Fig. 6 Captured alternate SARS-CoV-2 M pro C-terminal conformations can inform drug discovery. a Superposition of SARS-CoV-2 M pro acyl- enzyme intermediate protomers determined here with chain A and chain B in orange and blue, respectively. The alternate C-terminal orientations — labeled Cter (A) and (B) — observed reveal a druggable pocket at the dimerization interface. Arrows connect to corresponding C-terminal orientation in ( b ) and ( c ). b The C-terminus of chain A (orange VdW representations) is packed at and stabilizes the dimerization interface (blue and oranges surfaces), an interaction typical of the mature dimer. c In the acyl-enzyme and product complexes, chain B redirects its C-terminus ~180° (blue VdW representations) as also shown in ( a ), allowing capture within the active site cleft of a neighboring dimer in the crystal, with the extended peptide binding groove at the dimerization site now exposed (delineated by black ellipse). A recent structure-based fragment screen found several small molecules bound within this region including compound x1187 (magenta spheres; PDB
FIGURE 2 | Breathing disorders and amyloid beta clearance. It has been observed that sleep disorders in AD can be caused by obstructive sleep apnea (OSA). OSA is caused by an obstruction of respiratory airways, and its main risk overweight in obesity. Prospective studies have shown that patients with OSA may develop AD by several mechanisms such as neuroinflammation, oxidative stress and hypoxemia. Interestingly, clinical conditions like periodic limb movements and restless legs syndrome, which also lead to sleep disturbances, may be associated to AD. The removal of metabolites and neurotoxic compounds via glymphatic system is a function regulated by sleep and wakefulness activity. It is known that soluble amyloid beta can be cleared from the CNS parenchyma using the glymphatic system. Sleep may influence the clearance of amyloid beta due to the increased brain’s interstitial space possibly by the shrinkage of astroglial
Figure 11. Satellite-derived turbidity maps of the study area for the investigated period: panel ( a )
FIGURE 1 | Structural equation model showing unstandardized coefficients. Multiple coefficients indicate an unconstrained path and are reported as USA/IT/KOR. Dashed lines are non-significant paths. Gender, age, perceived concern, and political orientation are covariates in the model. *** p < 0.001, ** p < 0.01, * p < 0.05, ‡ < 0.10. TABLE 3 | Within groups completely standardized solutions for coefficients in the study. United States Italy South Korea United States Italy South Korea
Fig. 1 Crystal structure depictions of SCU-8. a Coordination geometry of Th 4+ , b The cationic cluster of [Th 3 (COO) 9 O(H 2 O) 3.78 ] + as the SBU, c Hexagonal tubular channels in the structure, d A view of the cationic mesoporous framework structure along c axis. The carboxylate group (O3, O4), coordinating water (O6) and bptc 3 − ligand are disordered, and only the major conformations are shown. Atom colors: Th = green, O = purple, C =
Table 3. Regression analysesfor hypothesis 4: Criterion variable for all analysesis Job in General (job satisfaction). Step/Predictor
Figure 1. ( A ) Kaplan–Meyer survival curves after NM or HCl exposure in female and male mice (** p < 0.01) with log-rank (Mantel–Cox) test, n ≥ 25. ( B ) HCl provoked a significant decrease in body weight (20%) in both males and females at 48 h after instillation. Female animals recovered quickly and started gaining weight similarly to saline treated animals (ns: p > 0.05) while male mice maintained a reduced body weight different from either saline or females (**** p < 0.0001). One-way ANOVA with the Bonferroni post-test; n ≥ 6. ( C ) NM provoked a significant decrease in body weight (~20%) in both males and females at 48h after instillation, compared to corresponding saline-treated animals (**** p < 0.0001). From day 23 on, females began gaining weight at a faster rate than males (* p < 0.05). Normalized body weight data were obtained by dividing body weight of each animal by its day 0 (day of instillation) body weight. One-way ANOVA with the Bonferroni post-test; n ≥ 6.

::::

▶ Try it
Each line of the data above should appear again in your answer, exactly as given.

▶ Exercise output
Fig. 6 Captured alternate SARS-CoV-2 M pro C-terminal conformations can inform drug discovery. a Superposition of SARS-CoV-2 M pro acyl- enzyme intermediate protomers determined here with chain A and chain B in orange and blue, respectively. The alternate C-terminal orientations — labeled Cter (A) and (B) — observed reveal a druggable pocket at the dimerization interface. Arrows connect to corresponding C-terminal orientation in ( b ) and ( c ). b The C-terminus of chain A (orange VdW representations) is packed at and stabilizes the dimerization interface (blue and oranges surfaces), an interaction typical of the mature dimer. c In the acyl-enzyme and product complexes, chain B redirects its C-terminus ~180° (blue VdW representations) as also shown in ( a ), allowing capture within the active site cleft of a neighboring dimer in the crystal, with the extended peptide binding groove at the dimerization site now exposed (delineated by black ellipse). A recent structure-based fragment screen found several small molecules bound within this region including compound x1187 (magenta spheres; PDB
FIGURE 2 | Breathing disorders and amyloid beta clearance. It has been observed that sleep disorders in AD can be caused by obstructive sleep apnea (OSA). OSA is caused by an obstruction of respiratory airways, and its main risk overweight in obesity. Prospective studies have shown that patients with OSA may develop AD by several mechanisms such as neuroinflammation, oxidative stress and hypoxemia. Interestingly, clinical conditions like periodic limb movements and restless legs syndrome, which also lead to sleep disturbances, may be associated to AD. The removal of metabolites and neurotoxic compounds via glymphatic system is a function regulated by sleep and wakefulness activity. It is known that soluble amyloid beta can be cleared from the CNS parenchyma using the glymphatic system. Sleep may influence the clearance of amyloid beta due to the increased brain’s interstitial space possibly by the shrinkage of astroglial
Figure 11. Satellite-derived turbidity maps of the study area for the investigated period: panel ( a )
FIGURE 1 | Structural equation model showing unstandardized coefficients. Multiple coefficients indicate an unconstrained path and are reported as USA/IT/KOR. Dashed lines are non-significant paths. Gender, age, perceived concern, and political orientation are covariates in the model. *** p < 0.001, ** p < 0.01, * p < 0.05, ‡ < 0.10. TABLE 3 | Within groups completely standardized solutions for coefficients in the study. United States Italy South Korea United States Italy South Korea
Fig. 1 Crystal structure depictions of SCU-8. a Coordination geometry of Th 4+ , b The cationic cluster of [Th 3 (COO) 9 O(H 2 O) 3.78 ] + as the SBU, c Hexagonal tubular channels in the structure, d A view of the cationic mesoporous framework structure along c axis. The carboxylate group (O3, O4), coordinating water (O6) and bptc 3 − ligand are disordered, and only the major conformations are shown. Atom colors: Th = green, O = purple, C =
Table 3. Regression analysesfor hypothesis 4: Criterion variable for all analysesis Job in General (job satisfaction). Step/Predictor
Figure 1. ( A ) Kaplan–Meyer survival curves after NM or HCl exposure in female and male mice (** p < 0.01) with log-rank (Mantel–Cox) test, n ≥ 25. ( B ) HCl provoked a significant decrease in body weight (20%) in both males and females at 48 h after instillation. Female animals recovered quickly and started gaining weight similarly to saline treated animals (ns: p > 0.05) while male mice maintained a reduced body weight different from either saline or females (**** p < 0.0001). One-way ANOVA with the Bonferroni post-test; n ≥ 6. ( C ) NM provoked a significant decrease in body weight (~20%) in both males and females at 48h after instillation, compared to corresponding saline-treated animals (**** p < 0.0001). From day 23 on, females began gaining weight at a faster rate than males (* p < 0.05). Normalized body weight data were obtained by dividing body weight of each animal by its day 0 (day of instillation) body weight. One-way ANOVA with the Bonferroni post-test; n ≥ 6.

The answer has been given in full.